__Work instructions__. Could you set down the lines from the first line of the entries below through the line with "嶋 正道 複合材料は異なる材料を組み合わせることにより，", exactly and with no pictures?

Items from a dataset:
+++++

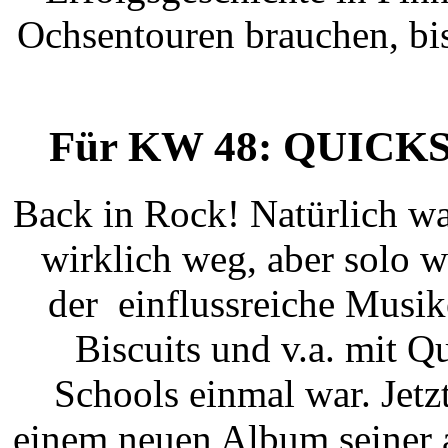
Ochsentouren brauchen, b
Für KW 48: QUICKSAN
Back in Rock! Natürlich war
wirklich weg, aber solo wa
der einflussreiche Musike
Biscuits und v.a. mit Q
Schools einmal war. Jet
einem neuen Album seiner 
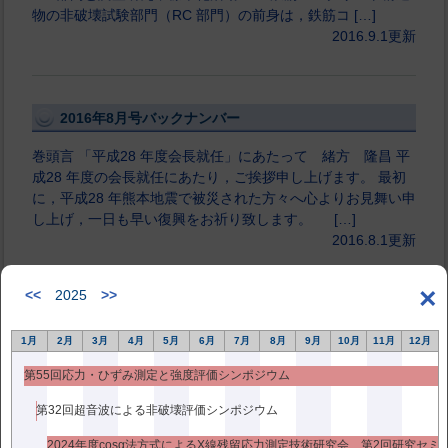
物の非破壊試験部門（RC 部門）の前身は，鉄筋コ […]
2016.9.1更新
2016年8月号バックナンバー
巻頭言 「平成28 年度会長就任」にあたって 緒方 隆昌 平
成28 年度の会長就任にあたり，ご挨拶申し上げます。 最初
に，平成28 年熊本地震で被災された方々へ心よりお見舞い申
し上げ，一日も早い復興をお祈り致します。 […]
2016.8.1更新
×
<<
2025
>>
2016年7月号バックナンバー
1月
2月
3月
4月
5月
6月
7月
8月
9月
10月
11月
12月
巻頭言 「近未来の複合材料」 特集号刊行にあたって 松
第55回応力・ひずみ測定と強度評価シンポジウム
嶋 正道 複合材料は異なる材料を組み合わせることにより，
各々の特性以上の向上が得られた材料です。強化材は固くて
第32回超音波による非破壊評価シンポジウム
強い性質を持っており，これを樹脂などで固めて成形したも
[…]
2016.7.1更新
2024年度cosα法方式によるX線残留応力測定技術研究会 第2回研究セミ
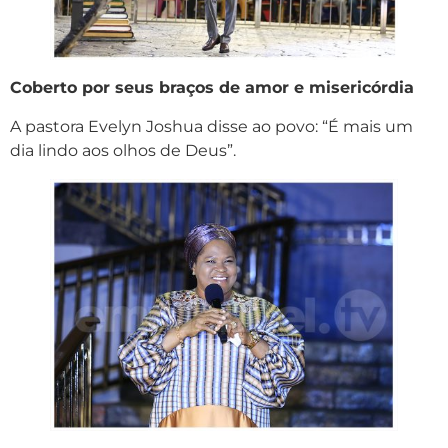
Coberto por seus braços de amor e misericórdia
A pastora Evelyn Joshua disse ao povo: “É mais um
dia lindo aos olhos de Deus”.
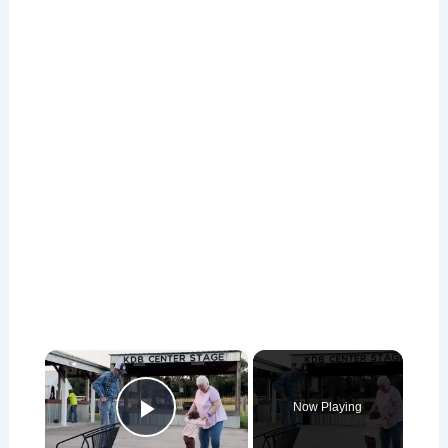
×
Now Playing
Play Video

+++++

__Answer area__.
Ochsentouren brauchen, b
Für KW 48: QUICKSAN
Back in Rock! Natürlich war
wirklich weg, aber solo wa
der einflussreiche Musike
Biscuits und v.a. mit Q
Schools einmal war. Jet
einem neuen Album seiner 
物の非破壊試験部門（RC 部門）の前身は，鉄筋コ […]
2016.9.1更新
2016年8月号バックナンバー
巻頭言 「平成28 年度会長就任」にあたって 緒方 隆昌 平
成28 年度の会長就任にあたり，ご挨拶申し上げます。 最初
に，平成28 年熊本地震で被災された方々へ心よりお見舞い申
し上げ，一日も早い復興をお祈り致します。 […]
2016.8.1更新
×
<<
2025
>>
2016年7月号バックナンバー
1月
2月
3月
4月
5月
6月
7月
8月
9月
10月
11月
12月
巻頭言 「近未来の複合材料」 特集号刊行にあたって 松
第55回応力・ひずみ測定と強度評価シンポジウム
嶋 正道 複合材料は異なる材料を組み合わせることにより，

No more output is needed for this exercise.